PROBLEM TO SOLVE
Retype the real estate investment text from "1. Cash flow: Yes, it" through "a cash flow.", inclusive.

STUDY TEXT
:::

Great Reasons to Invest in Real Estate
According to recent statistics published by the U.S. Census Bureau, 75%
of multifamily investors are over the age of 45. Over half of these (51.6%) own
less than five units, and they earned approximately 31% of their income from
ownership of rental properties.
These statistics may surprise you, but some
logical reasons explain these numbers. Most real estate investors come to the
market later in life because they are concerned about their retirement and are
at their highest potential earning power, or some have inherited money or real
estate; the U.S. Census Bureau reports that 48% have inherited a home.
There are four major reasons that an
investor might choose real estate for investment.
1. Cash flow: Yes, it is still possible in some parts of the
country to have a cash flow return. In other words after all expenses have been
covered: mortgage, vacancy factor, repairs, property management etc., there
still can be some money left on the table. Most banks will not lend money to
buy a property if there is no hope of a cash flow.

:::

Landmark coordinate records

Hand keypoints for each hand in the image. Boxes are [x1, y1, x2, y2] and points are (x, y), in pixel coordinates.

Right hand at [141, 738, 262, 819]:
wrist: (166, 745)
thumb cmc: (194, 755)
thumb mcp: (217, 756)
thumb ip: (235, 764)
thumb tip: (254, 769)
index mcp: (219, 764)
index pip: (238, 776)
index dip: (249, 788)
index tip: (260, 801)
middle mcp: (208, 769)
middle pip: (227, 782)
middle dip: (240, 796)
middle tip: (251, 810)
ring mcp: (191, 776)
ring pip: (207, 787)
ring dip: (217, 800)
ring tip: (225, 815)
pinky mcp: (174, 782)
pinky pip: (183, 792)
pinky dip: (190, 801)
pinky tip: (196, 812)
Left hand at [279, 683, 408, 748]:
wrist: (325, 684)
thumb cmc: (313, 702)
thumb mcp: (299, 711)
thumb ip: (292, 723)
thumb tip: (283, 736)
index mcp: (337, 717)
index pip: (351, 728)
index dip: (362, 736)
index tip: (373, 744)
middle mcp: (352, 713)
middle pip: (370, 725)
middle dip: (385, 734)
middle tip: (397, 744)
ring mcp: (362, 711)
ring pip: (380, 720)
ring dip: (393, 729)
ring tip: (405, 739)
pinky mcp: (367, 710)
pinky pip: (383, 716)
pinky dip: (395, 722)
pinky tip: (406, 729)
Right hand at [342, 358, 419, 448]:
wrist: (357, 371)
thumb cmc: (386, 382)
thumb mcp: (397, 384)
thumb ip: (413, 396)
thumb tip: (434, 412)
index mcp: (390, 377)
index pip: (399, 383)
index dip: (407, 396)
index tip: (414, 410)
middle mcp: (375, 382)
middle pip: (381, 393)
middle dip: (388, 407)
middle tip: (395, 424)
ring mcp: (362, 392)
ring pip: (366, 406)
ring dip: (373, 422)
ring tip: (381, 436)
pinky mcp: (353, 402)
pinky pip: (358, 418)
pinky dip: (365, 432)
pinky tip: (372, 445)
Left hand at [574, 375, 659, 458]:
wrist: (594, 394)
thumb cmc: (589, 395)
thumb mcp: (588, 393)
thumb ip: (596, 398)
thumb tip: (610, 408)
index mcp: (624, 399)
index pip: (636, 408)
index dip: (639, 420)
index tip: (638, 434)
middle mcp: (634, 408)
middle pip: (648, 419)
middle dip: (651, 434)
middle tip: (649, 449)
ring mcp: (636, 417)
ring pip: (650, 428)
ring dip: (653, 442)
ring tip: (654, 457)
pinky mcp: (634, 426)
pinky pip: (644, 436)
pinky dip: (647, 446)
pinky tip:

:::

THE COMPLETED TASK
1. Cash flow: Yes, it is still possible in some parts of the
country to have a cash flow return. In other words after all expenses have been
covered: mortgage, vacancy factor, repairs, property management etc., there
still can be some money left on the table. Most banks will not lend money to
buy a property if there is no hope of a cash flow.